Selection:
========

Common Unity APIs (Input.GetButton/GetAxis)

Namespace: UnityEngine, UnityEngine.XR
Types: Input, XR.InputTracking

Unity currently uses its general Input.GetButton/Input.GetAxis APIs to expose input for the Oculus SDK, the OpenVR SDK and Windows Mixed Reality, including hands and motion controllers. If your app uses these APIs for input, it can easily support motion controllers across multiple XR SDKs, including Windows Mixed Reality.

Getting a logical button's pressed state

To use the general Unity input APIs, you'll typically start by wiring up buttons and axes to logical names in the Unity Input Manager, binding a button or axis IDs to each name. You can then write code that refers to that logical button/axis name.

For example, to map the left motion controller's trigger button to the Submit action, go to Edit > Project Settings > Input within Unity, and expand the properties of the Submit section under Axes. Change the Postive Button or Alt Positive Button property to read joystick button 14, like this:

Unity's InputManager
Unity InputManager

Your script can then check for the Submit action using Input.GetButton:

if (Input.GetButton("Submit"))
{
  // ...
}

You can add more logical buttons by changing the Size property under Axes.

Getting a physical button's pressed state directly

You can also access buttons manually by their fully-qualified name, using Input.GetKey:

if (Input.GetKey("joystick button 8"))
{
  // ...
}

Getting a hand or motion controller's pose

You can access the position and rotation of the controller, using XR.InputTracking:

Vector3 leftPosition = InputTracking.GetLocalPosition(XRNode.LeftHand);
Quaternion leftRotation = InputTracking.GetLocalRotation(XRNode.LeftHand);

Note that this represents the controller's grip pose (where the user holds the controller), which is useful for rendering a sword or gun in the user's hand, or a model of the controller itself.

Note that the relationship between this grip pose and the pointer pose (where the tip of the controller is pointing) may differ across controllers. At this moment, accessing the controller's pointer pose is only possible through the MR-specific input API, described in the sections below.

Windows-specific APIs (XR.WSA.Input)

Namespace: UnityEngine.XR.WSA.Input
Types: InteractionManager, InteractionSourceState, InteractionSource, InteractionSourceProperties, InteractionSourceKind, InteractionSourceLocation

To get at more detailed information about Windows Mixed Reality hand input (for HoloLens) and motion controllers, you can choose to use the Windows-specific spatial input APIs under the UnityEngine.XR.WSA.Input namespace. This lets you access additional information, such as position accuracy or the source kind, letting you tell hands and controllers apart.

========

Recorded data:
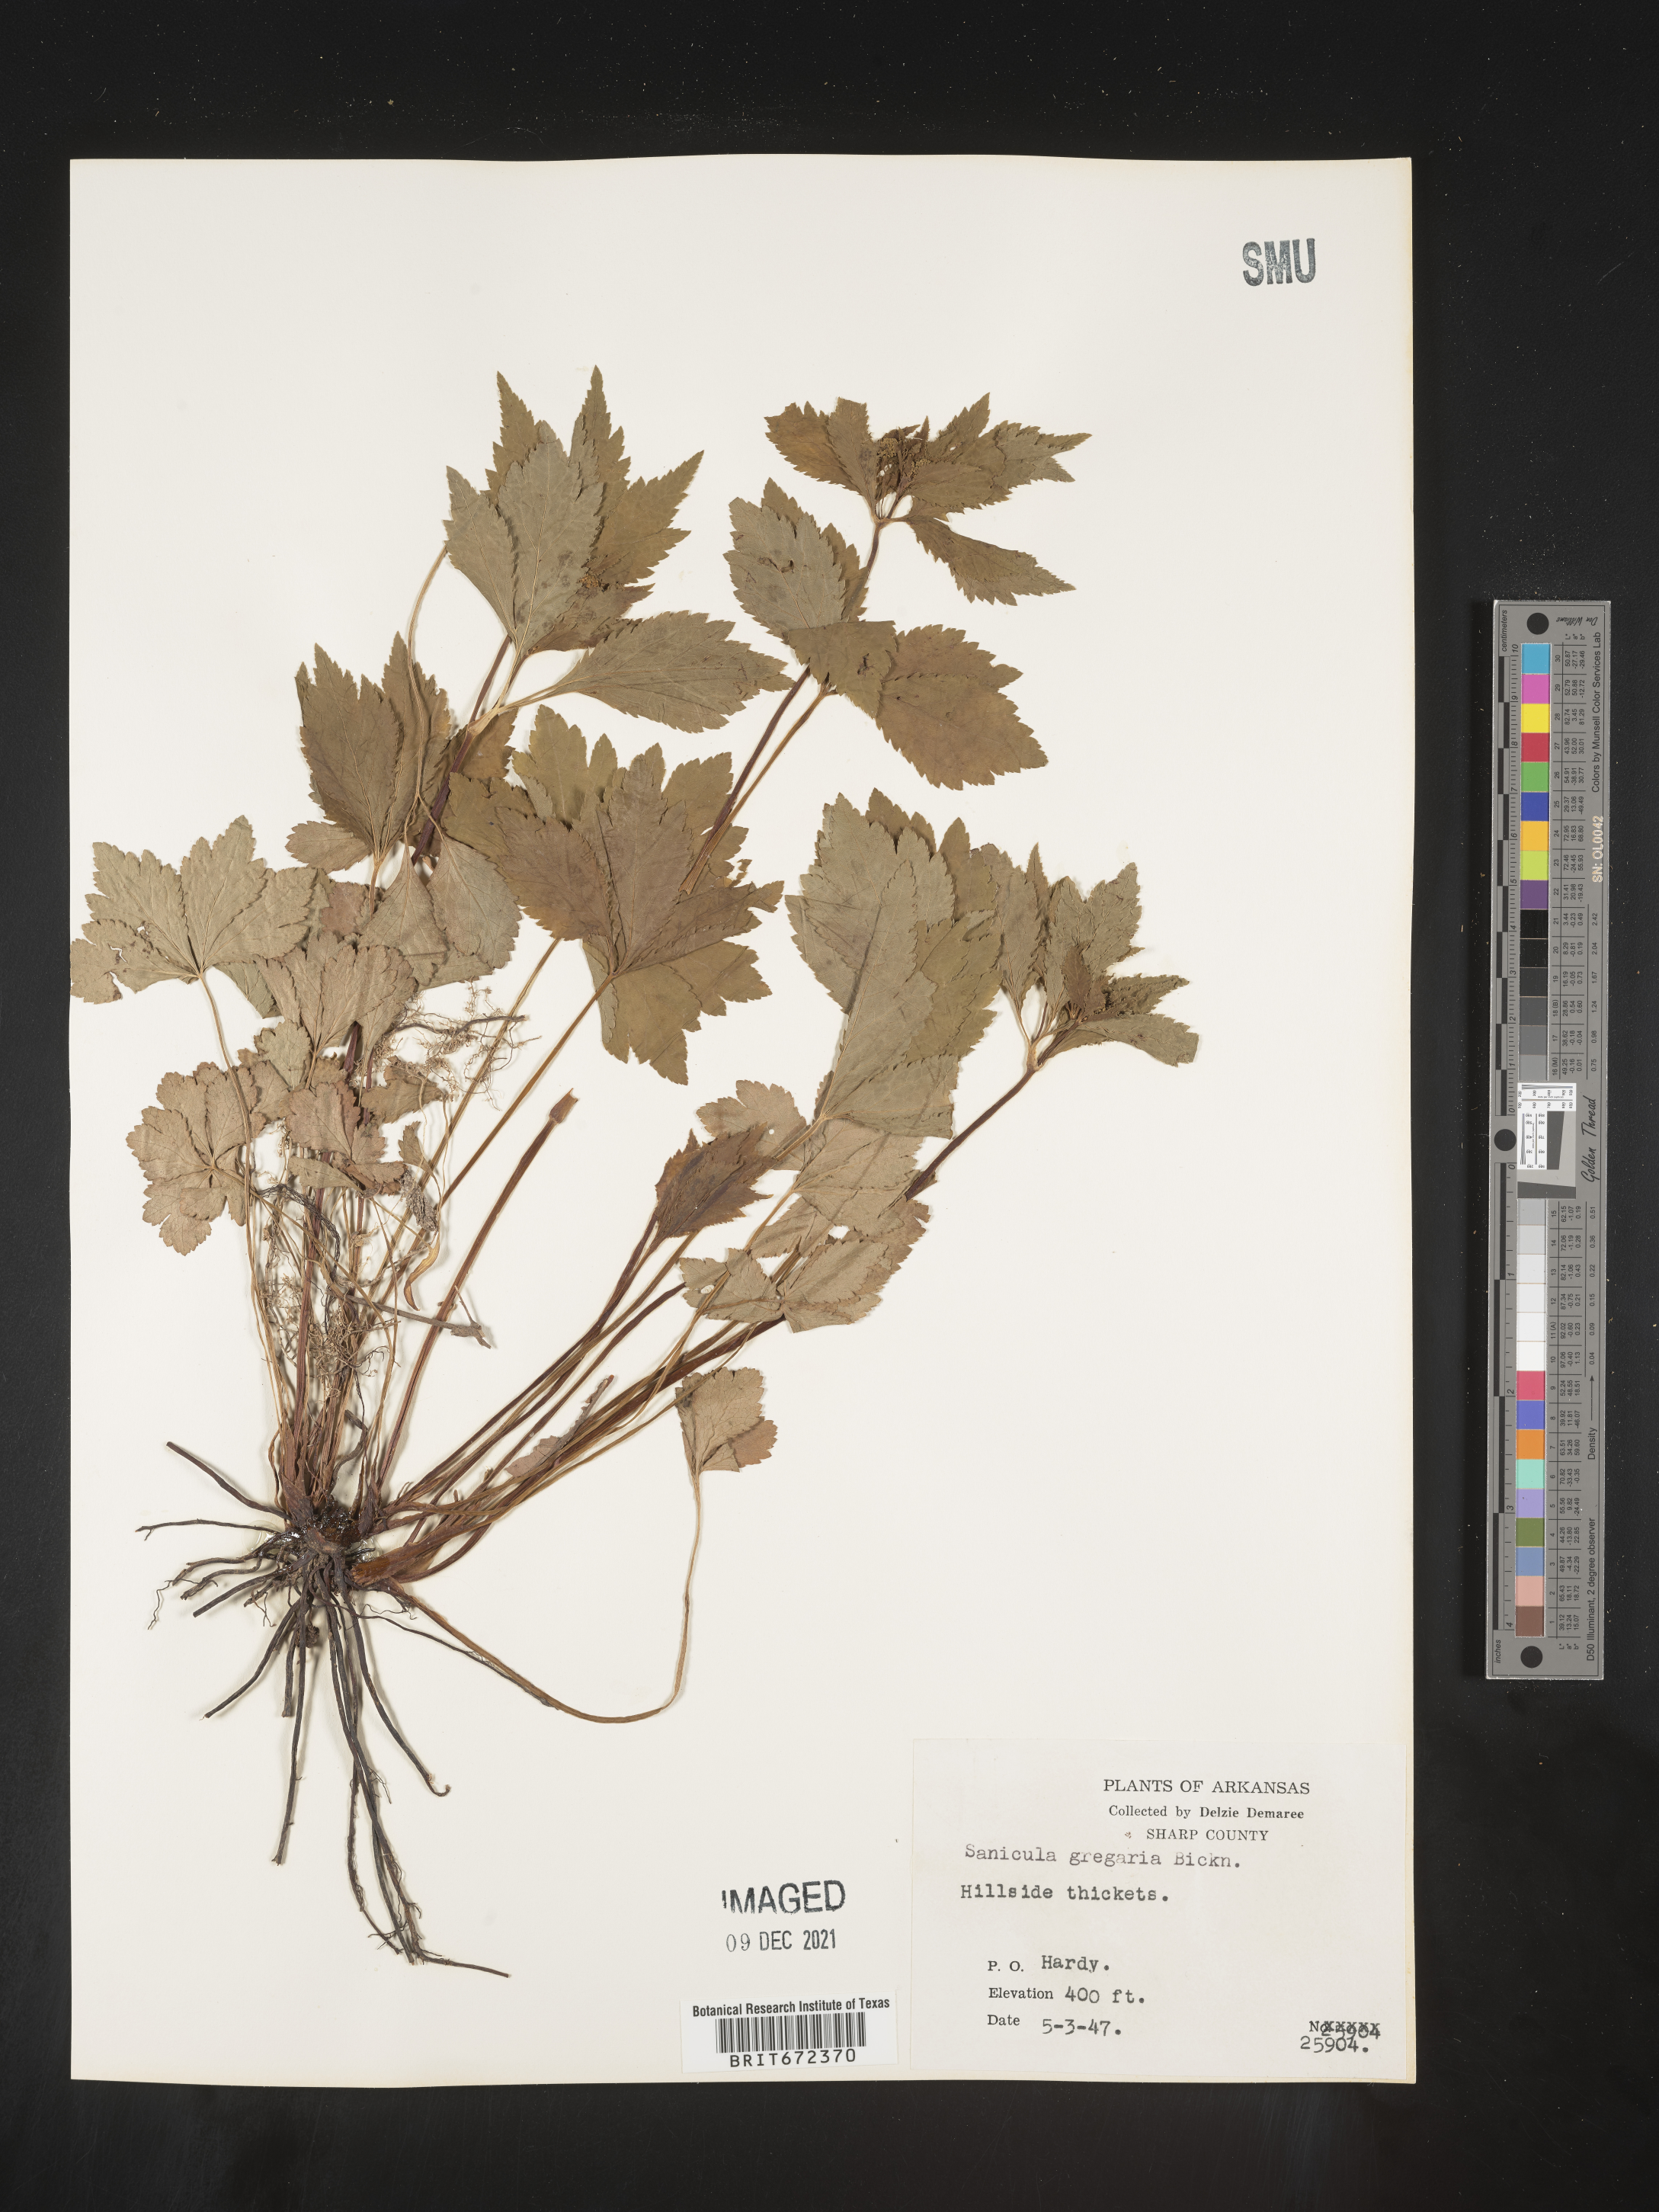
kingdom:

========

Instructions for the task: In the Unity input text, which button should be entered so that the left motion controller's trigger maps to the Submit action? Answer using only the Unity input text, not the data.

The solution: Joystick button 14.